Pourquoi ce choix du noir et blanc ? Et de l’argentique ?
Il s’agit d’une esthétique assumée. Le noir et blanc et l’argentique apportent aussi aux images un côté intemporel. J’essaie de donner au récit la forme d’un conte plutôt que celle d’un reportage.
Quelles œuvres t’inspirent, en voyage ?
Dans la composition d’un récit photographique, le travail de l’écrivain ou du poète inspire. Comme Nicolas Bouvier qui raconte, dans L’Usage du monde, son périple entre la Yougoslavie et l’Afghanistan. Le livre est rédigé une dizaine d’années après le voyage, et aux notes prises pendant ses pérégrinations se mêlent souvenirs et imagination… Je pense également à Hérodote, qui met l’altérité au cœur de ses Enquêtes, car lorsqu’on voyage d’Athènes à Persépolis, on met un peu ses pas dans les siens.

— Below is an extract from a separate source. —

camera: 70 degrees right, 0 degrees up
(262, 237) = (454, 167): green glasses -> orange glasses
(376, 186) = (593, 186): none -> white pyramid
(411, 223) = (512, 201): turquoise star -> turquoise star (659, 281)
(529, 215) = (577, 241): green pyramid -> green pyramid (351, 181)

Il y a aussi le cinéma : les grandes fresques de Stanley Kubrick, Barry Lyndon, surtout, ses compositions au cordeau ainsi que les longs plans du réalisateur turc Nuri Bilge Ceylan.
Et en photographie ?
Je pense toujours aux photographes voyageurs : Josef Koudelka et Robert Frank, Klavdij Sluban en mer Noire, Vanessa Winship au Caucase et aux Balkans, mais aussi au travail de Jason Eskenazi, l’un de mes compagnons de route.

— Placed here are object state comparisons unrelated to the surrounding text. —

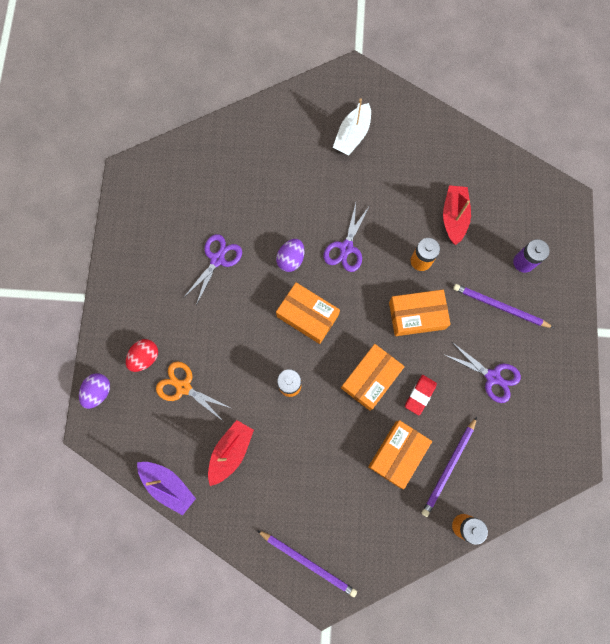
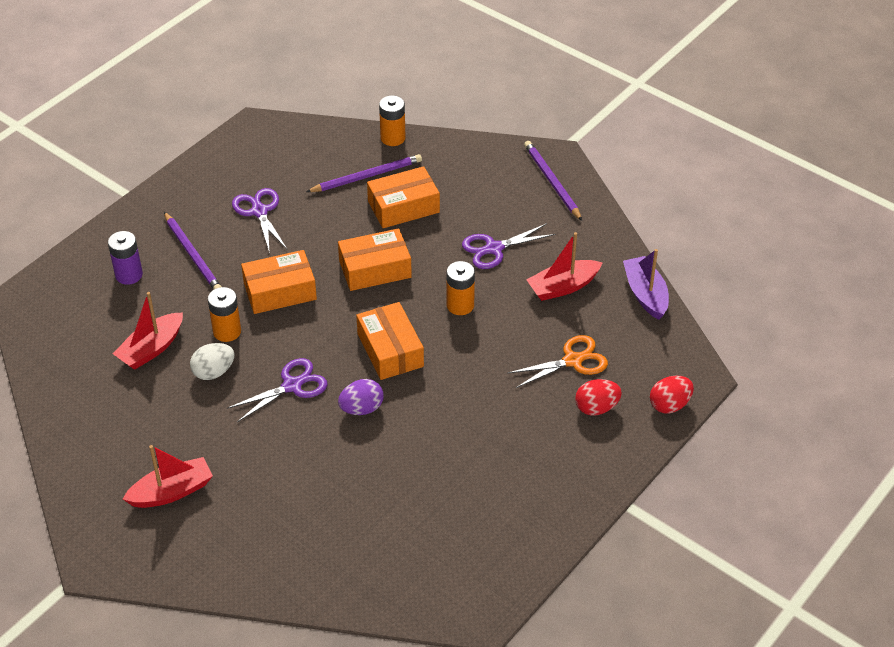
camera: 145 degrees left, 30 degrees down
(98, 392) = (669, 405): purple egg -> red egg
(183, 387) = (572, 361): orange scissors -> orange scissors turned 90 degrees counterclockwise
(217, 259) = (444, 454): purple scissors -> purple scissors (494, 249)
(352, 135) = (171, 492): white boat -> red boat
(401, 226) = (213, 372): none -> white egg
(416, 315) = (280, 291): orange box -> orange box turned 45 degrees counterclockwise
(420, 395) = (340, 234): red eraser -> none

Le terme « chroniques » évoque l’errance d’un projet au long cours, comment les as-tu travaillées ?
Cela fait quelques années que je fais des va-et-vient entre les deux rives du Bosphore lors de voyages qui durent plusieurs mois. Je suis assez mobile et quitte souvent les grandes villes pour des villages et des villes de province. Je vis des alternances de temps forts et de temps faibles – de l’errance, de l’attente. L’occasion de traquer en chemin des hasards, des scènes ordinaires prises à la volée, des presque rien. La poésie de la vie quotidienne ponctuée par des célébrations païennes ou religieuses, des commémorations, des mariages ou des funérailles… Tous ces événements qui rassemblent, tracent mon itinéraire et lui donnent son rythme.
Comment ce projet va-t-il se clôturer ?
Je travaille à la publication d’un livre qui réunira des photos issues de ces Chroniques d’Iran, du Moyen-Orient, des Balkans, du Caucase. Il manque encore des pièces au puzzle que je projette d’aller chercher prochainement. J’espère surtout me remettre en mouvement après tant de temps d’immobilité, due à la pandémie.